Ríos de tinta han corrido sobre las posibles razones que llevaron a Felipe V a abandonar el trono. Entre ellas destacan la presunta ambición de Felipe por el trono francés — el Tratado de Utrecht por el que se ponía punto y final a la Guerra de Sucesión impedía explícitamente que España y Francia estuvieran regidas por el mismo Rey — o una fuerte depresión del monarca. Sea como sea, los planes del Rey se torcieron con la fulminante muerte de Luis I a causa de la viruela en agosto de 1714 — rumores sobre un posible envenenamiento perpetrado por un contubernio de la nodriza de la Reina, el marqués Scotti y el confesor de Isabel de Farnesio se propagaron no obstante en los mentideros de la villa y corte. Atrás quedaban un puñado de meses en los que el desdichado nuevo Rey, a la sazón un adolescente, y su esposa, Luisa Isabel de Orleans, habían protagonizado varios escándalos que conmocionaron a la capital del Reino. Así, el rey Luis habría sido aficionado a las escapadas nocturnas con su pandilla de amigos. La reina Luisa, por su parte, despreciaba a su marido en público y, según sospechaba éste, tendría cierta propensión al consumo de bebidas espirituosas.

Habiendo fallecido sin descendencia Luis I, todo era propicio para que la corona volviera a Felipe V y su esposa, Isabel de Farnesio. Según las crónicas de la época, ésta se mostraba en público eufórica con la idea de ocupar de nuevo el trono. Finalmente en la noche del 6 al 7 de septiembre de 1714 Felipe V se convertía por segunda vez Rey de España.

Del mismo modo que Felipe V tuvo un papel fundamental en la esfera política española del siglo XVIII, su influencia en el mundo de las artes no fue menos crucial. Durante su mandato se fundarían la Real Librería, germen de la actual Biblioteca Nacional de España, en 1711, la Real Academia Española, en 1714, la Real Academia de la Historia, en 1735, y la Real Academia de Bellas Artes de San Fernando, en 1744. También el urbanismo florece en tiempos de Felipe V con la construcción de obras relevantes como el madrileño Puente de Toledo, en 1719, la creación de Nuevo Baztán en Madrid, donde trabajará el célebre arquitecto José Benito de Churriguera (1665-1725) y el barrio de La Barceloneta en la ciudad condal.

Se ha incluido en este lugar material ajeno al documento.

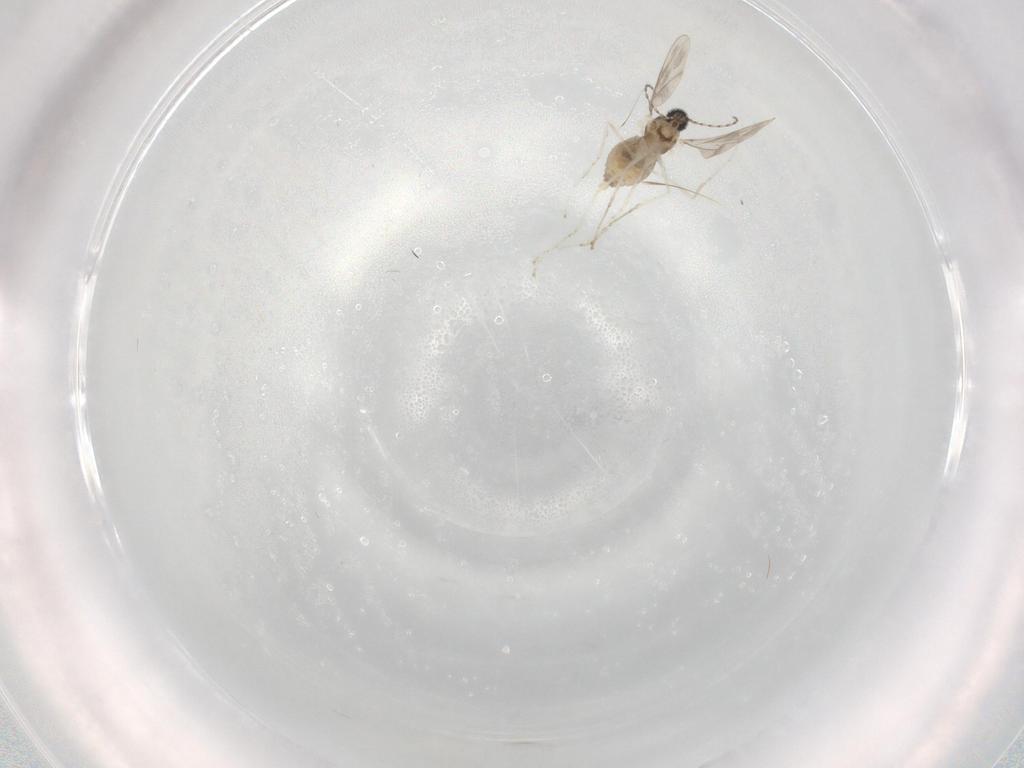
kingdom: Animalia
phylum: Arthropoda
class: Insecta
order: Diptera
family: Cecidomyiidae
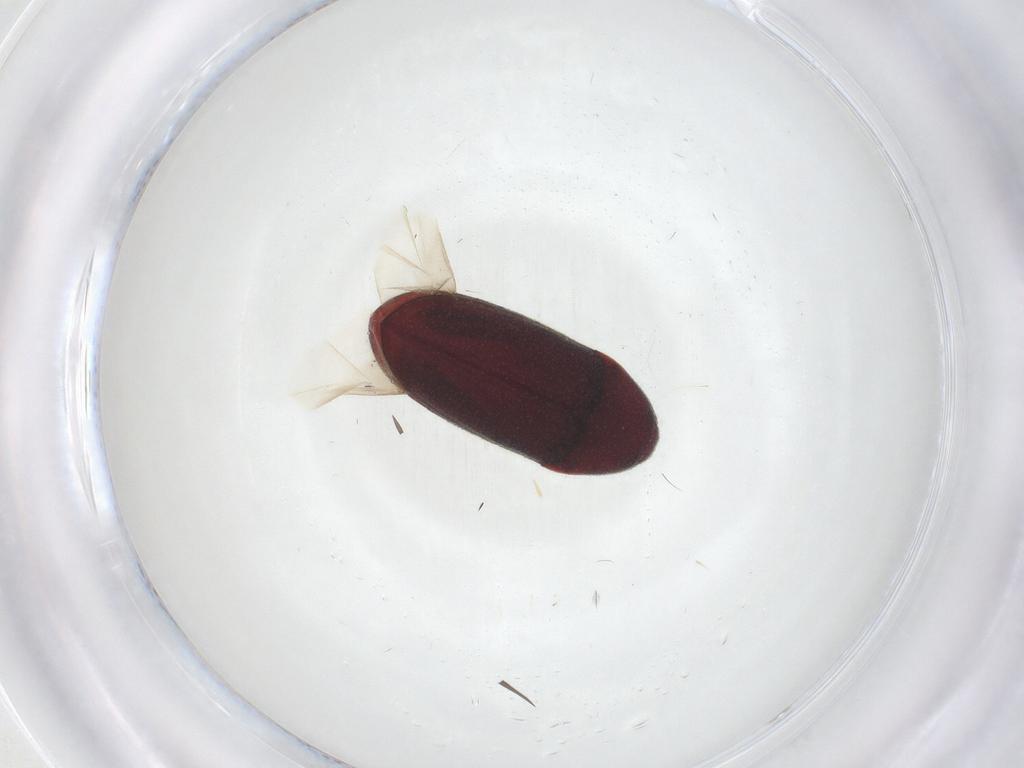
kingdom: Animalia
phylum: Arthropoda
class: Insecta
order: Coleoptera
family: Throscidae
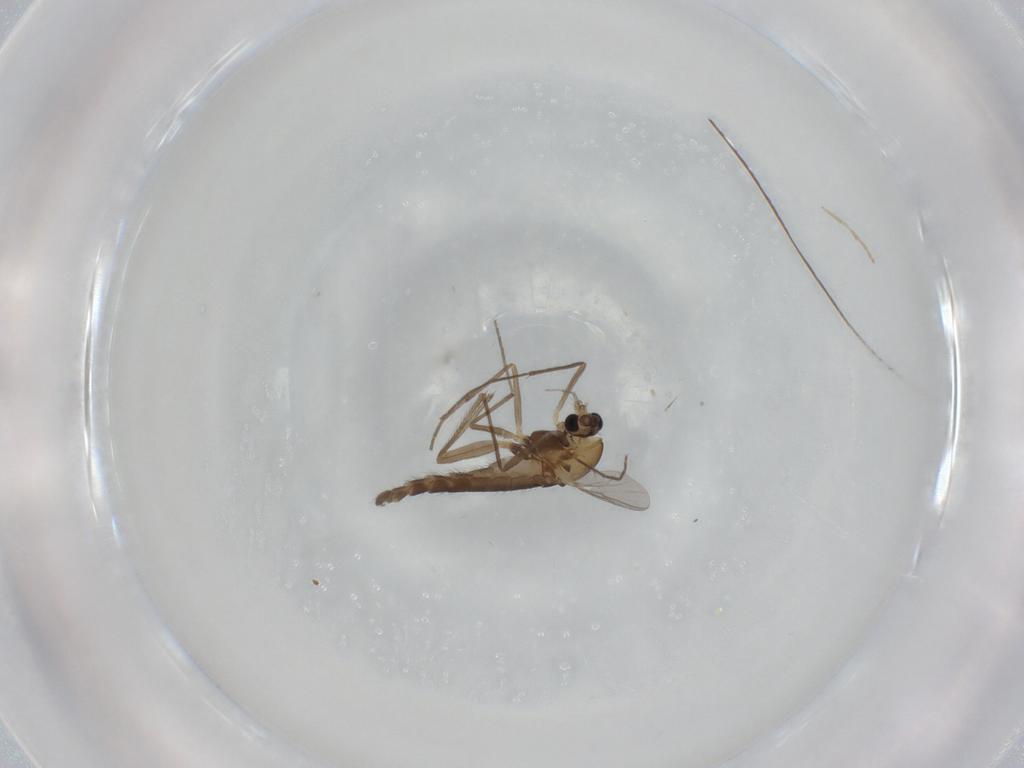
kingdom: Animalia
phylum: Arthropoda
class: Insecta
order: Diptera
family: Chironomidae
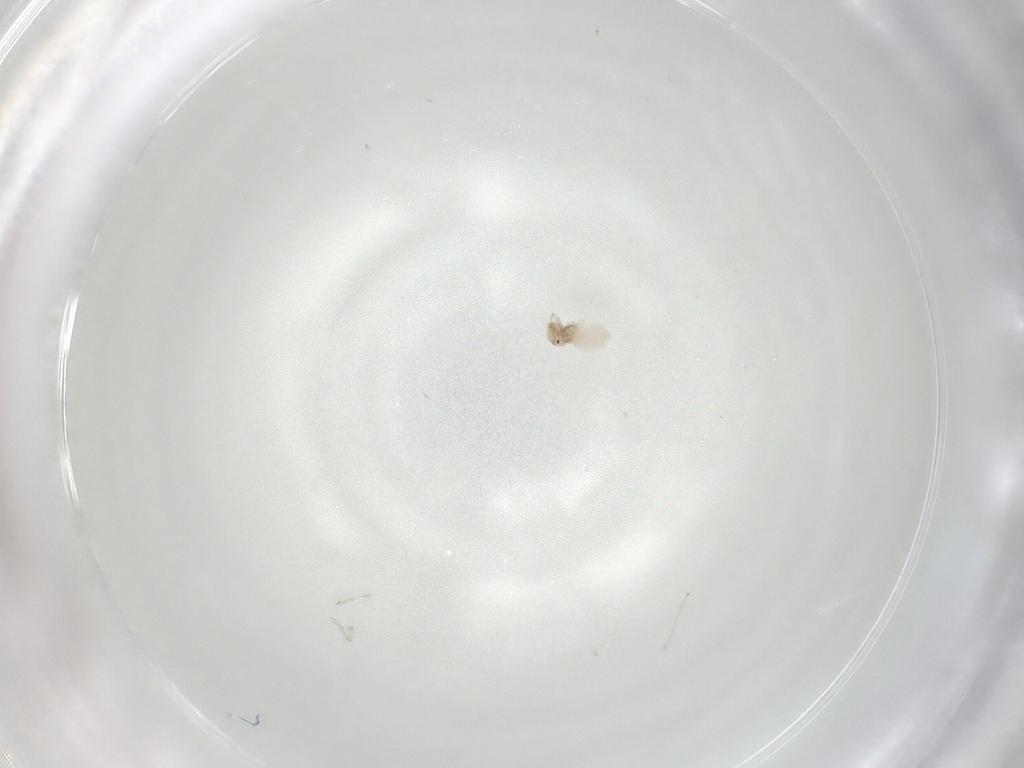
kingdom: Animalia
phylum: Arthropoda
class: Insecta
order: Psocodea
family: Lachesillidae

Felipe V no consiguió jamás zafarse de sus depresiones. En los últimos años de su reinado refugió sus pesares en la buena mesa, aumentando de peso de forma dramática. El 9 de julio de 1746 el Rey sufrió un grave ataque de apoplejía que le dejó sin habla y apenas consciente. En brazos de su esposa Isabel, el monarca fallecería a las pocas horas. Sus restos mortales fueron expuestos en Palacio durante tres jornadas. Los madrileños no dudaron en dirigirse en masa a despedirse de su querido Rey, llegando incluso a producirse percances personales entre los asistentes. Según las crónicas de la época no hubo vecino en Madrid que no acudiera a dar su último adiós a Felipe V, que fue enterrado en La Real Colegiata de la Granja de San Ildefonso. Su esposa le sobreviviría veinte años. Felipe V fue sucedido en el trono de España por su hijo Fernando VI, quien pasaría a la Historia con el sobrenombre de El Prudente.